__Requests__
(1) According to the passage shown, who helped change Cooper's diaper last weekend?
(2) Please reproduce the passage shown, beginning at the words "Jamie and I" and stopping after "I was lost.".

__Passage shown__
******

Jamie and I slipped farther apart. Mostly out of exhaustion. We started doing stuff apart because we couldn’t bring Cooper out in public. And we went to doctor after doctor and called school districts and psychologists and paid copays and bills, went gluten free, tried fish oil and the list goes on. No answers. I lost friends. We both did actually. We stopped going to events. We refused to get babysitters. I cried A LOT. Jamie didn’t know how to deal with me. I was a MANIAC. Yes, it’s true! I sent him blog posts and articles and then I would yell at him if he couldn’t discuss them later. There was no winning for either of us. I was heartbroken and he didn’t know what to do.
I was lost.
If you read the article about this mom they describe her daughter as violent and aggressive. I get it. I don’t condone what she did in anyway. But I get it. She had no where to turn. And my heart breaks for her. I doubt that she ever wanted to hurt her daughter. She probably just wanted a damn break and didn’t know where to turn. She lost hope. She got tired of trying to survive.
I feel that way sometimes. Cooper is going to be 4 and he can do ZERO self care. Last weekend Sawyer helped me change Cooper’s diaper. PUNCH TO GUT. A mom like myself blames herself half the time for not being able to break through. This little girl was older and stronger that Cooper. I can’t imagine.

******

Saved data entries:
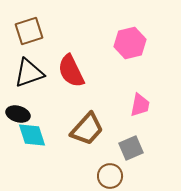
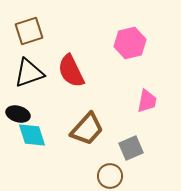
pink trapezoid: moved 7 px right, 4 px up
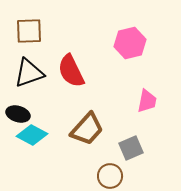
brown square: rotated 16 degrees clockwise
cyan diamond: rotated 44 degrees counterclockwise
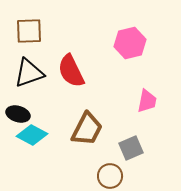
brown trapezoid: rotated 15 degrees counterclockwise
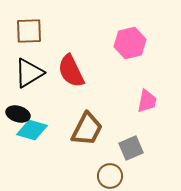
black triangle: rotated 12 degrees counterclockwise
cyan diamond: moved 5 px up; rotated 12 degrees counterclockwise
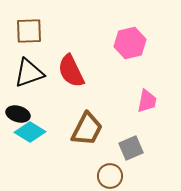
black triangle: rotated 12 degrees clockwise
cyan diamond: moved 2 px left, 2 px down; rotated 16 degrees clockwise
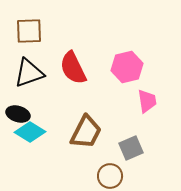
pink hexagon: moved 3 px left, 24 px down
red semicircle: moved 2 px right, 3 px up
pink trapezoid: rotated 20 degrees counterclockwise
brown trapezoid: moved 1 px left, 3 px down
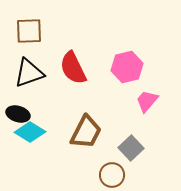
pink trapezoid: rotated 130 degrees counterclockwise
gray square: rotated 20 degrees counterclockwise
brown circle: moved 2 px right, 1 px up
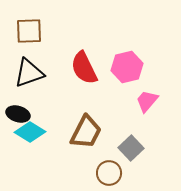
red semicircle: moved 11 px right
brown circle: moved 3 px left, 2 px up
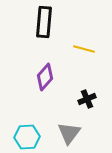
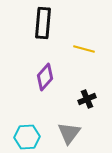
black rectangle: moved 1 px left, 1 px down
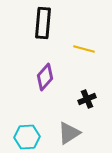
gray triangle: rotated 20 degrees clockwise
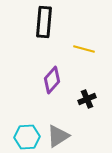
black rectangle: moved 1 px right, 1 px up
purple diamond: moved 7 px right, 3 px down
gray triangle: moved 11 px left, 3 px down
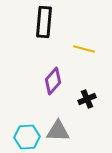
purple diamond: moved 1 px right, 1 px down
gray triangle: moved 5 px up; rotated 35 degrees clockwise
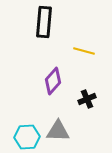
yellow line: moved 2 px down
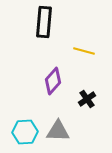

******

__Answers by task__
(1) Sawyer

(2)
Jamie and I slipped farther apart. Mostly out of exhaustion. We started doing stuff apart because we couldn’t bring Cooper out in public. And we went to doctor after doctor and called school districts and psychologists and paid copays and bills, went gluten free, tried fish oil and the list goes on. No answers. I lost friends. We both did actually. We stopped going to events. We refused to get babysitters. I cried A LOT. Jamie didn’t know how to deal with me. I was a MANIAC. Yes, it’s true! I sent him blog posts and articles and then I would yell at him if he couldn’t discuss them later. There was no winning for either of us. I was heartbroken and he didn’t know what to do.
I was lost.